Tengyuan Liang is a Professor of Econometrics and Statistics at The University of Chicago. Professor Liang’s research focuses on problems at the intersection of inference, learning, and optimization. He is the recipient of the National Science Foundation CAREER Award. His research has appeared in journals such as Econometrica, The Annals of Statistics, the Journal of the Royal Statistical Society, the Journal of the American Statistical Association, the Journal of Machine Learning Research, and in leading peer-reviewed machine learning venues such as the Conference on Learning Theory (COLT), the International Conference on Machine Learning (ICML), among other outlets. His current research aims to: (1) bridge the empirical and theoretical gap in modern statistical learning; (2) understand optimization and inference of over-parametrized or infinite-dimensional statistical models; (3) explore the role of stochasticity in solving non-convex optimization.
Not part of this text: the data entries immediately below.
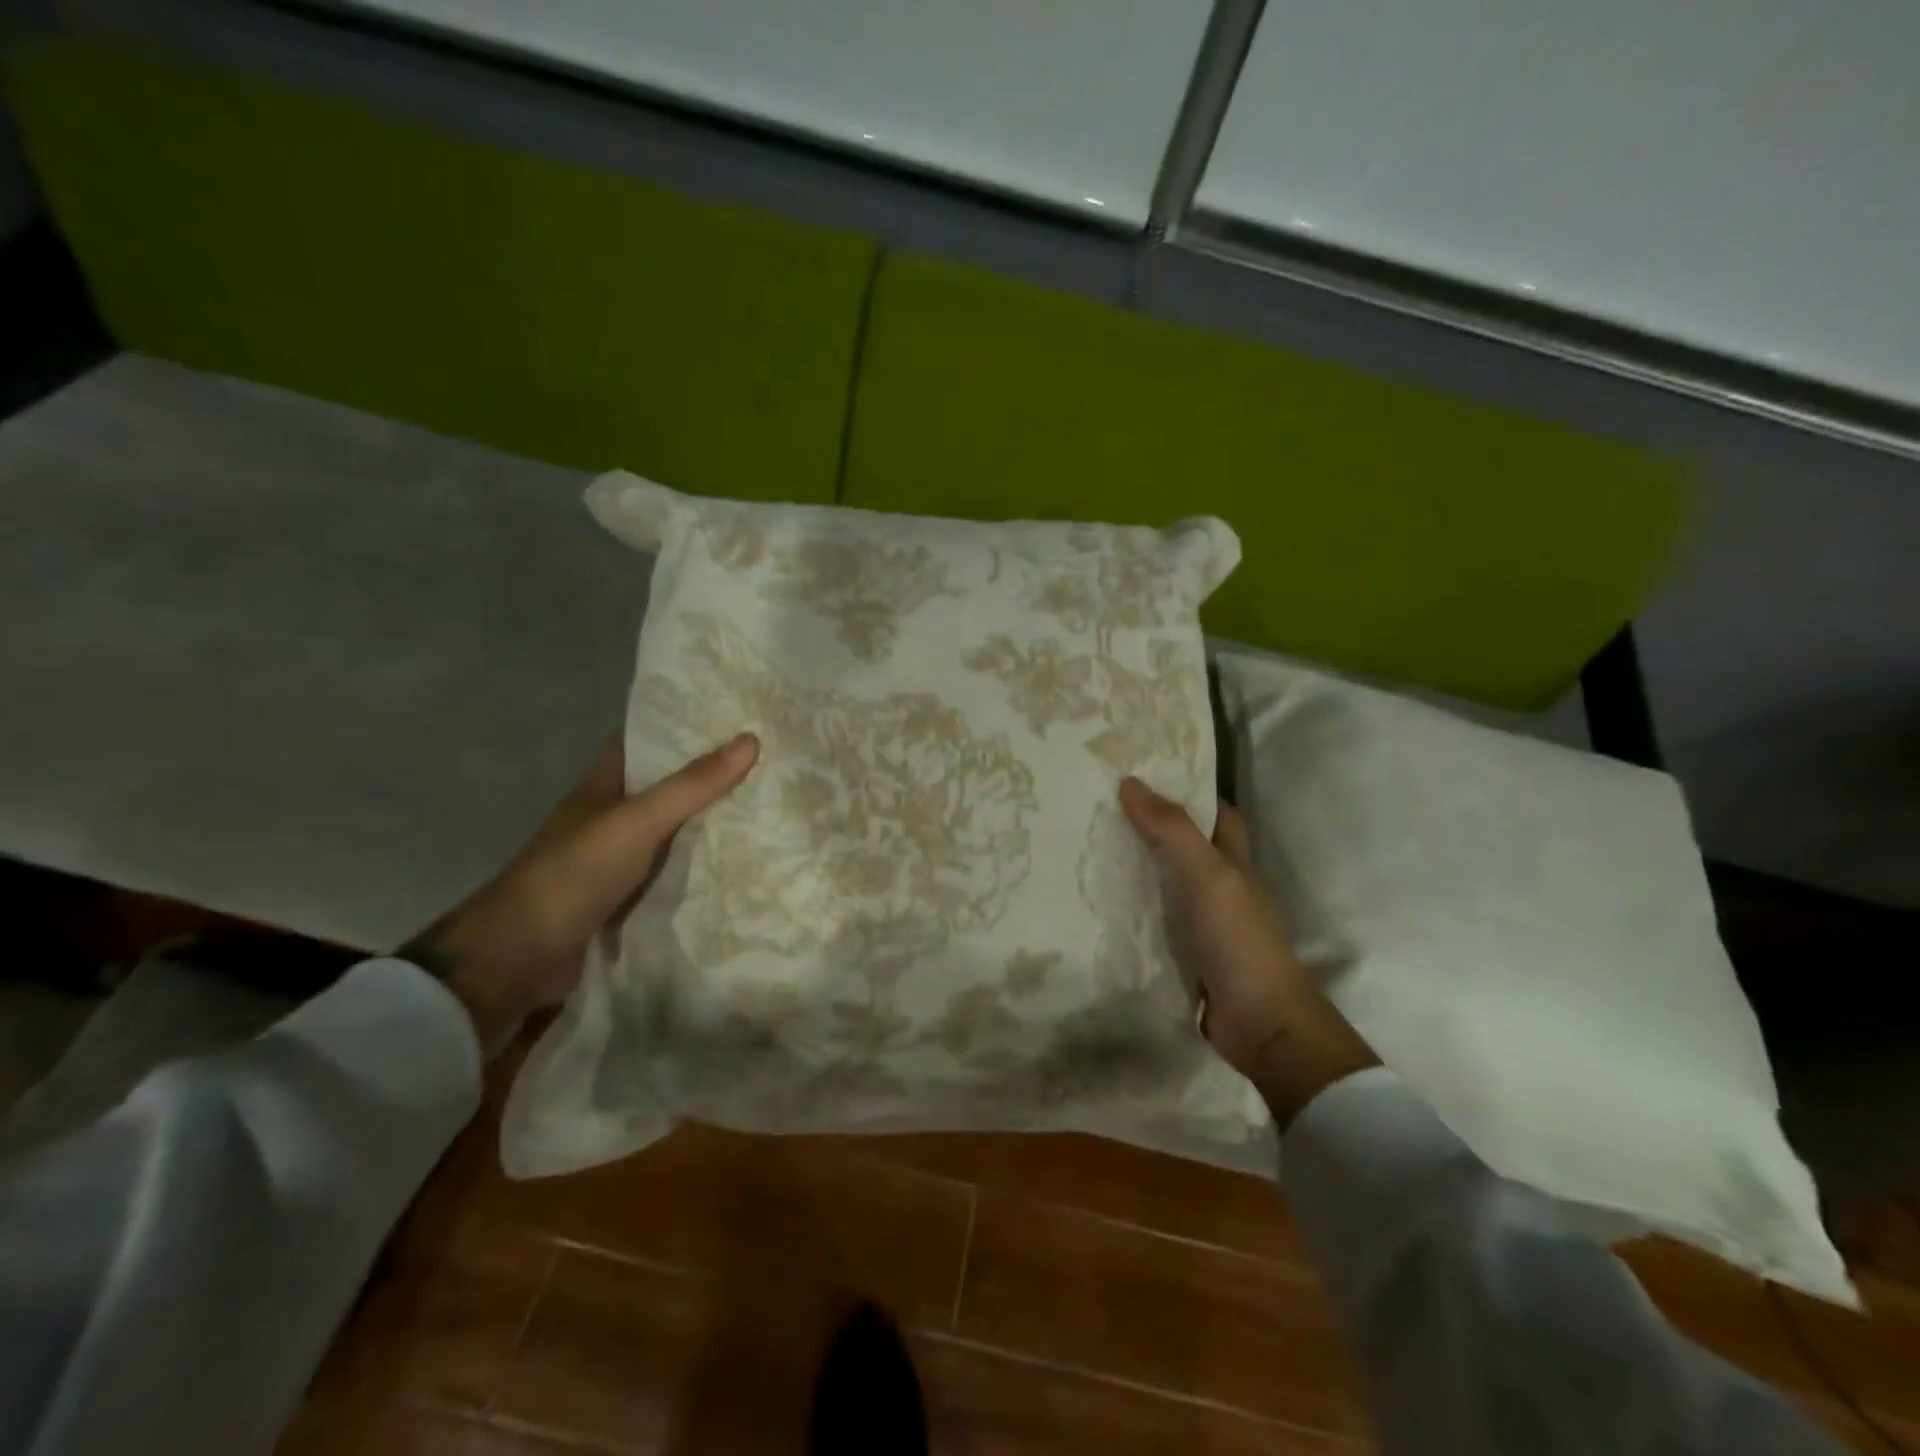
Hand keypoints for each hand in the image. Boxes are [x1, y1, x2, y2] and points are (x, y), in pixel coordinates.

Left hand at [398, 732, 759, 1049]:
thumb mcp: (638, 821)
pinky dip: (696, 869)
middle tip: (762, 766)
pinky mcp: (622, 898)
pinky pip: (668, 874)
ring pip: (668, 833)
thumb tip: (751, 739)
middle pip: (661, 788)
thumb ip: (692, 785)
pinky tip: (735, 866)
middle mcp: (608, 818)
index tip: (727, 720)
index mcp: (602, 787)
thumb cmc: (575, 873)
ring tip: (763, 810)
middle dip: (704, 778)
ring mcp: (614, 861)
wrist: (522, 956)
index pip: (641, 744)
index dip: (678, 729)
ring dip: (705, 826)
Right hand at [1119, 777, 1377, 1127]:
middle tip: (1097, 807)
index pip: (1215, 812)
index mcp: (1233, 861)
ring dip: (1132, 868)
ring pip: (1163, 884)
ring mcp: (1201, 923)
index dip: (1187, 789)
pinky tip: (1092, 906)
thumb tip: (1129, 782)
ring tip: (1083, 848)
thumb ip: (1173, 830)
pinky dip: (1127, 912)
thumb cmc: (1241, 940)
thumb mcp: (1209, 875)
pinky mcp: (1183, 955)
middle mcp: (1218, 887)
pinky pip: (1151, 923)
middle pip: (1183, 846)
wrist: (1262, 1026)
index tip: (1142, 772)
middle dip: (1148, 826)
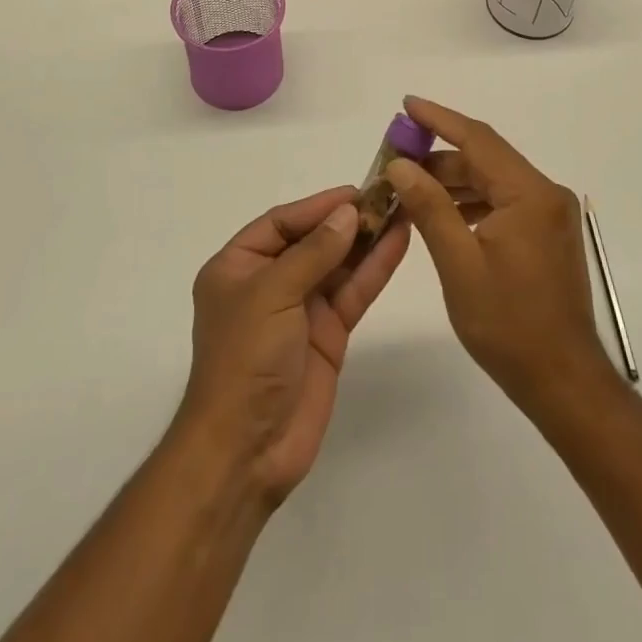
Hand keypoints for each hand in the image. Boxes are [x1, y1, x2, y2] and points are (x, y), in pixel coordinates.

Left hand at [174, 187, 410, 505]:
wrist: (247, 450)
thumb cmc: (245, 359)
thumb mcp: (271, 294)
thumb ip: (313, 252)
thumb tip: (347, 212)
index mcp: (238, 266)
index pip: (281, 223)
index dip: (318, 206)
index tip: (356, 190)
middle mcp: (269, 282)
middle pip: (313, 240)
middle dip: (348, 219)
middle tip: (389, 195)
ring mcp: (301, 309)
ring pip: (339, 264)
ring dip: (367, 239)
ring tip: (403, 208)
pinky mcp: (328, 334)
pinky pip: (353, 292)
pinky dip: (375, 268)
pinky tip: (398, 242)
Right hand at [385, 97, 613, 411]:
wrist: (564, 382)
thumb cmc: (509, 325)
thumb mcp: (459, 264)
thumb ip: (430, 207)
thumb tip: (401, 165)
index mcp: (529, 195)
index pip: (478, 140)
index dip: (439, 119)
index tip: (407, 105)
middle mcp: (546, 194)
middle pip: (486, 159)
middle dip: (439, 156)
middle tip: (397, 158)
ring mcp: (550, 215)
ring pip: (494, 181)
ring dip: (454, 181)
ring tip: (410, 187)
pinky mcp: (548, 235)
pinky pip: (504, 202)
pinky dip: (472, 202)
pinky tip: (443, 214)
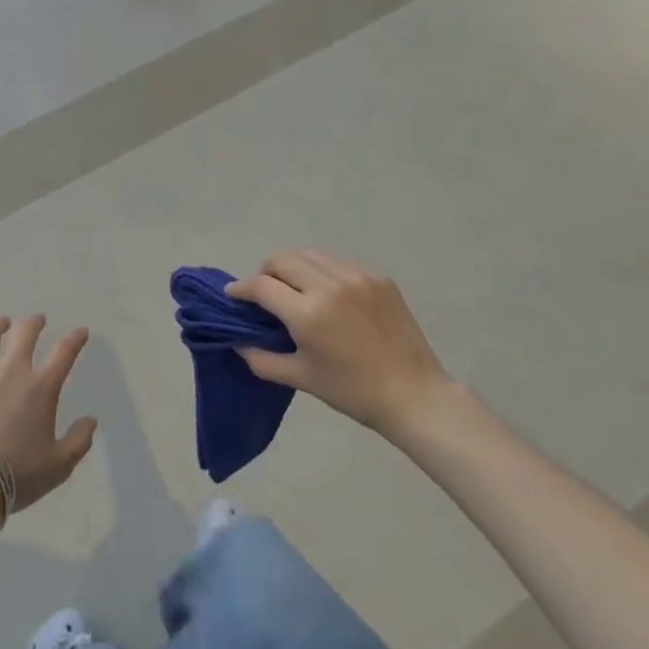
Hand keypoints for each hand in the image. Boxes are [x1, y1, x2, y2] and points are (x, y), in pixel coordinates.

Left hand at [0, 316, 97, 515]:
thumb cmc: (16, 474)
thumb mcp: (59, 465)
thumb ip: (79, 441)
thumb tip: (91, 421)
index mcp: (41, 387)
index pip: (64, 353)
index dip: (75, 339)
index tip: (81, 331)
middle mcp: (12, 369)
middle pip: (25, 334)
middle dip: (34, 323)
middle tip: (37, 320)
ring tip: (2, 322)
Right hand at [228, 251, 451, 432]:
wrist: (414, 395)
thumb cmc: (352, 391)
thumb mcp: (301, 378)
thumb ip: (262, 359)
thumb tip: (238, 342)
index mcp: (308, 313)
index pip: (261, 286)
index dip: (242, 289)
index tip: (234, 295)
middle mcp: (329, 285)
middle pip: (282, 259)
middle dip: (266, 273)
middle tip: (265, 293)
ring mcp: (357, 276)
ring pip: (309, 254)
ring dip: (293, 267)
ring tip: (295, 289)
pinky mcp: (378, 277)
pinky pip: (337, 262)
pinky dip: (322, 271)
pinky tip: (328, 294)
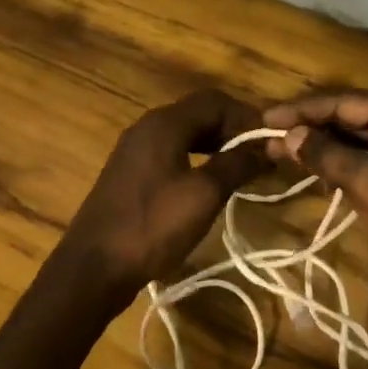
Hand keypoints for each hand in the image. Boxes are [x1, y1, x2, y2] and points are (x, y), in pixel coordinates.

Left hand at [55, 89, 267, 302]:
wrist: (94, 267)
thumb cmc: (152, 226)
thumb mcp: (203, 195)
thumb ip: (237, 165)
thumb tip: (268, 147)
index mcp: (164, 124)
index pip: (215, 101)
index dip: (248, 117)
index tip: (273, 140)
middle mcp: (147, 127)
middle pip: (199, 113)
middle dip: (234, 129)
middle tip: (262, 154)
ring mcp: (135, 150)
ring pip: (185, 133)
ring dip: (216, 143)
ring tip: (243, 167)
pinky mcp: (130, 173)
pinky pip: (171, 152)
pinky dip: (197, 158)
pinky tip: (210, 181)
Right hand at [263, 91, 367, 297]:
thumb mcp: (366, 183)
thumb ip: (326, 154)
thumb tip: (289, 135)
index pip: (344, 102)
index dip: (303, 110)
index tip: (266, 119)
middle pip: (349, 118)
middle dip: (309, 128)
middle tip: (269, 137)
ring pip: (356, 141)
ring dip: (321, 147)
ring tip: (282, 154)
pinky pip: (366, 161)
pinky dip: (340, 165)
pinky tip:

Outside the University of Chicago, Professor Liang has experience as a Research Scientist at Yahoo! Research in New York in 2016, working on large-scale machine learning applications. Liang visited the Cowles Foundation for Research in Economics at Yale University in 2019 as a short-term Visiting Professor in Econometrics. He is currently on the Editorial Board of the Journal of Machine Learning Research and the Senior Program Committee for the Conference on Learning Theory.
He earned a Ph.D. in Statistics from the Wharton School at the University of Pennsylvania in 2017 and a B.Sc. in Mathematics and Applied Mathematics from Peking University in 2012. He was awarded the J. Parker Memorial Bursk Prize and a Winkelman Fellowship from the Wharton Schoool. He joined the Chicago Booth faculty in 2017.